I painted it the first time, trying to keep the color of the chair correct. I like the way this worked, largely because the perspective feels right on the chair. The thing I like most about this is the shadow of the pole on the concrete. That is simply beautiful.

Unfortunately, I then overworked the fence thinking I needed to make it cast a shadow as well. In the end, I should just leave it very simple in order to push it back a little bit.

I also didn’t like the red chair because it doesn’t allow much value contrast in the composition as a whole. So, I decided to simplify and blur the background, and paint the chair white instead of red. I also overworked the flowers, so I knew I would need to take it easy there on the next one. The last thing I didn’t like was the perspective. This is drawn from a point of view standing up above the chair. I don’t like that. So, I decided to push the chair out of the side of the painting, which would also remove the back end of the flower box. Everything on the left side of this composition is unnecessary, so I figured I’d just get rid of it.

Second Attempt

This time I decided to paint the chair white, so I started by masking off the entire chair. I then painted everything in large sweeping washes – one or two passes with a big old brush and let it go. This worked well, especially at the fence.

Unfortunately, the value I went with on the shadowed side of the flower box was much too dark. Which meant I needed to make the shadow on the patio almost black. Then, I didn’t have the courage to make the shadow as dark as it needed to be. I should have painted the box and the shadow with much the same values.

I then used clean water to wet the paper above the fence on the right.
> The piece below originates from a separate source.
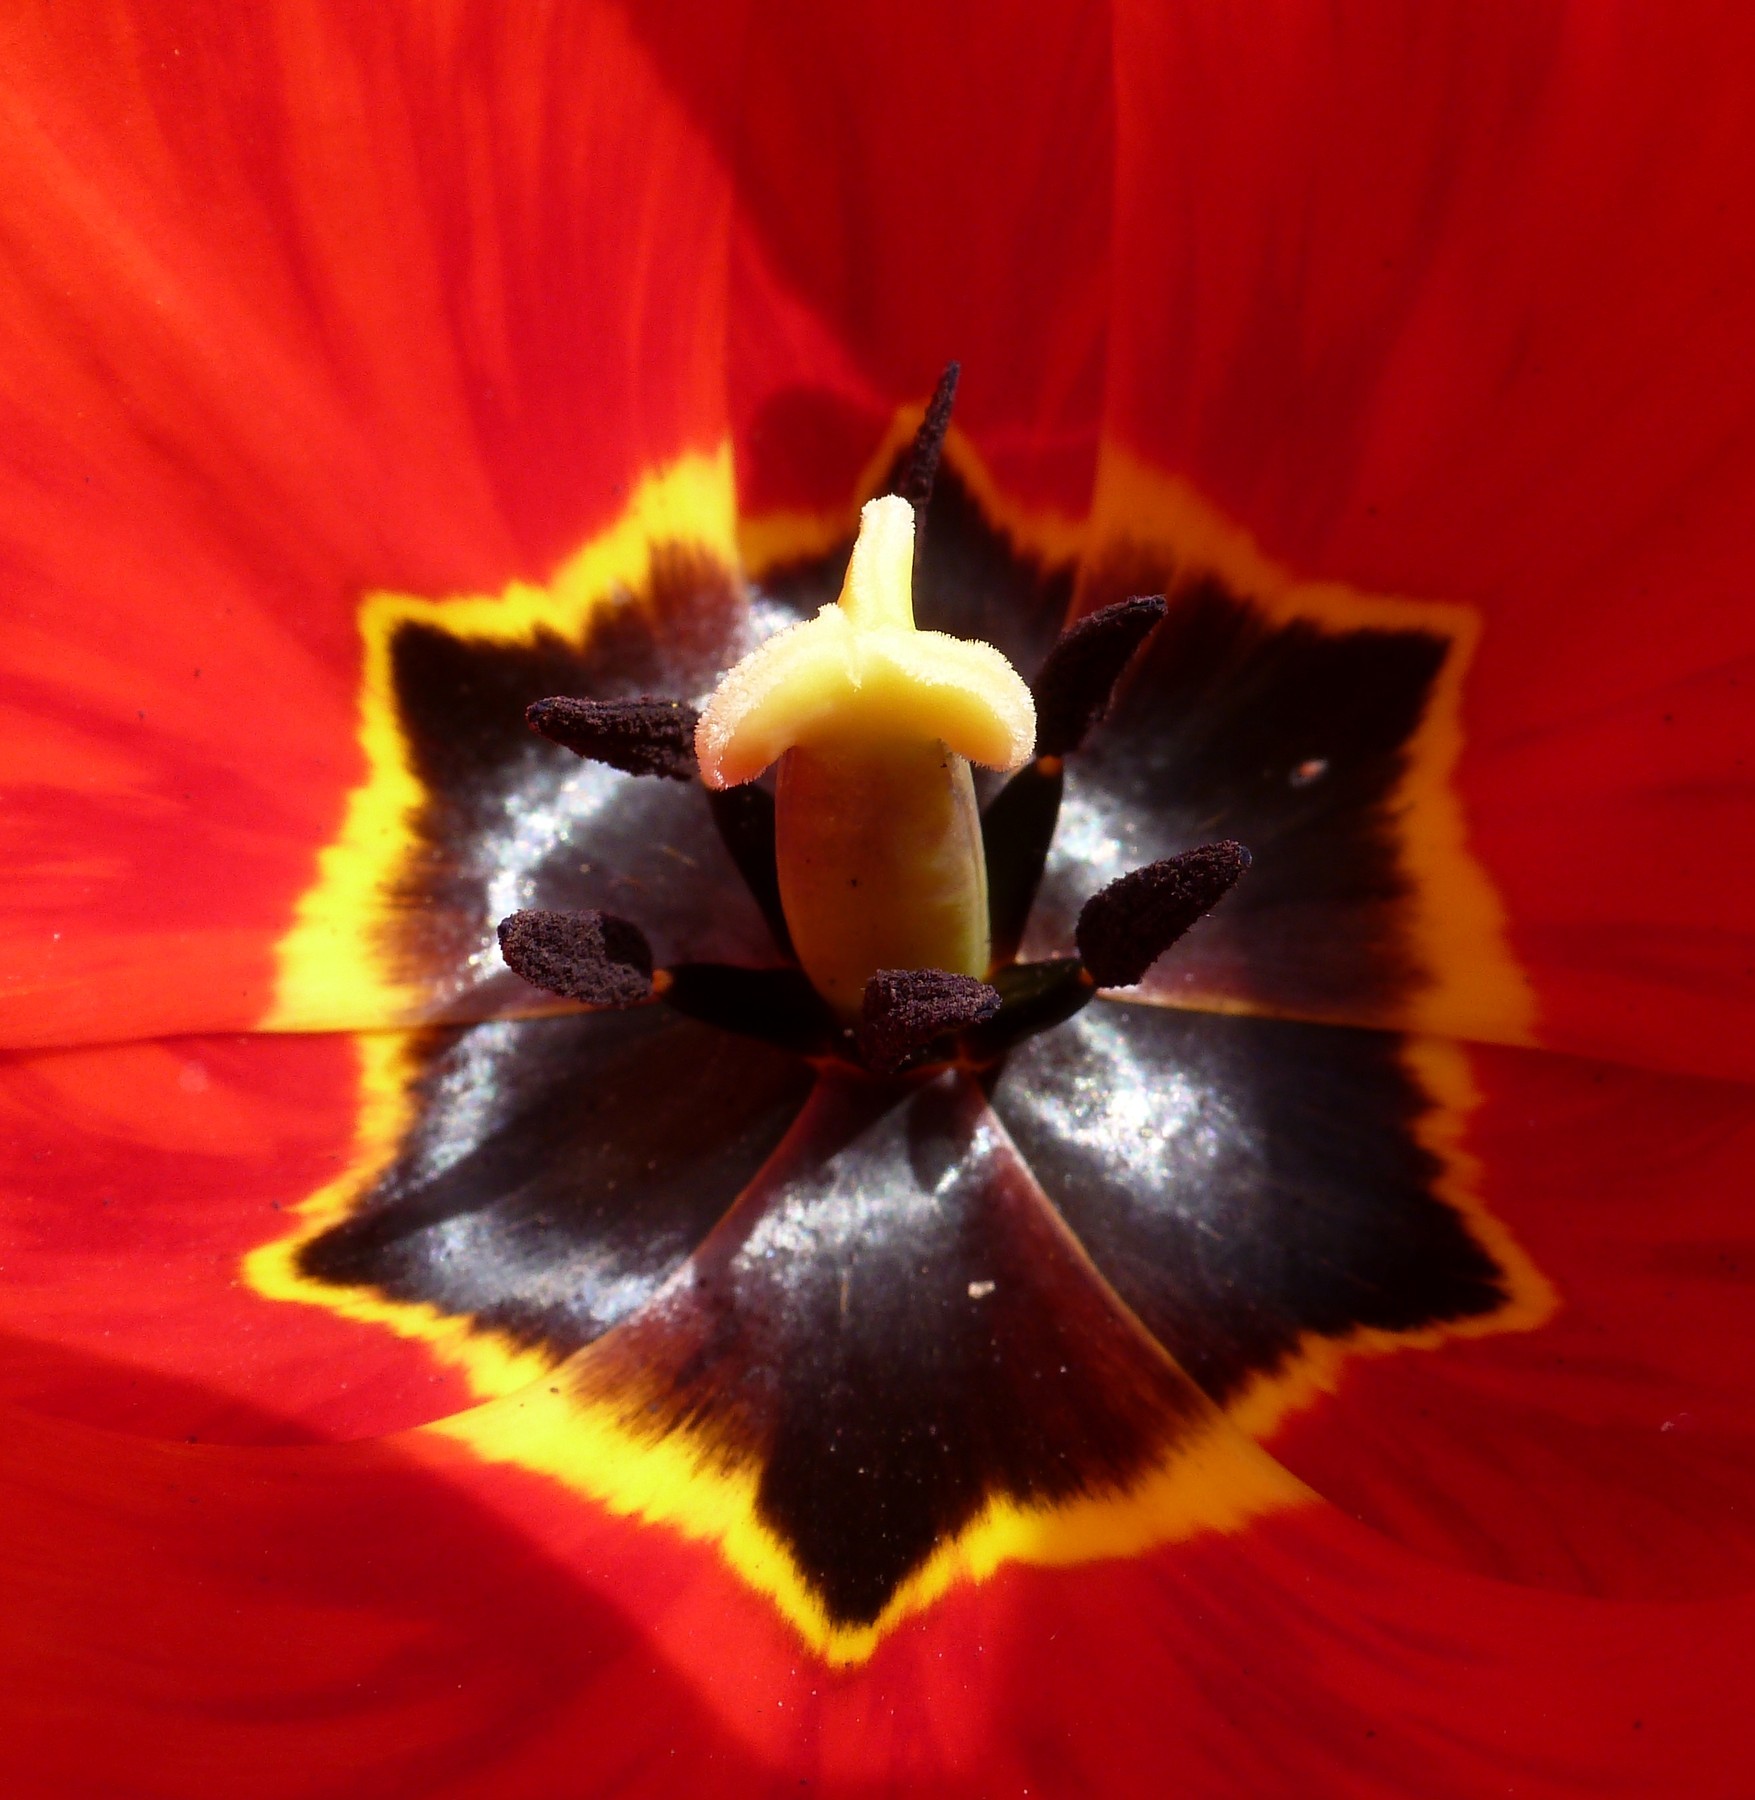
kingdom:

I then dabbed some greens, yellows, and blues to the wet paper in an attempt to make distant trees with very soft edges. That worked really well.

Then, I removed the masking fluid. It ripped the paper-I am pretty sure it’s because I used a hair dryer to dry the initial washes. I find the masking fluid comes off perfectly, unless I use a hair dryer. Something happens to the stuff when it gets hot, and it seems to sink deeper into the paper, making it hard to remove without damaging the paper.

Once the masking fluid was removed, I painted the chair. I wanted to keep most of the chair white, so I just used a T3b light blue to add shadows.

Then I went in and painted the flowers. Then I painted the flowers some more. Then I figured they were close to being overworked, so I worked on em. And then they were totally overworked, so I worked on em some more… because I’m an idiot.

I decided that on the next one, I would change the perspective to be nearly eye level with the arms of the chair, and I would not use any masking fluid.

Third Attempt

My third attempt came out ok. I like the perspective, and the flowers. The shadow I don’t like as much – because I had to be careful with it, due to my decision not to mask anything off.

If I were to do this again, I would use packing tape for a frisket on the chair and pole.

When I painted the fence, I left a lot of white space in order to allow the flowers to be painted freshly on bare paper. This turned out to be 100% necessary in order to avoid overworking the flowers.

When that was all done, the background felt super bare. I liked the effect I achieved on the last painting, but wanted to try something else. So, instead of blurry greens and yellows, I decided to paint a loose tree shape in blue. I figured this would add interest, and keep the background in the back. I should have left that tree as a lighter blue, and allowed more edges to blue.

The flowers worked well. At first I wasn’t happy with them, and then I added some very strong Indie Blue to increase contrast in the plants. That addition made the plants so much better.

I like the lines I got on the chair by not relying on masking fluid, but I wasn’t able to paint the shadows well because of it. Next time I need to use frisket, or a different brush on the shadows. It’s imperative that those shadows end up being painted as a single flat wash.

I won’t be trying this one again, because I’m not really huge fan of the subject – a painting of an Adirondack Chair feels tacky. I tried to class it up a bit, but it still feels pretty chincy to me.

Shadow Touch Up

I realized that half of the chair should be in shadow from the roof of the porch – so I painted some shadows on the chair. Now it’s done done.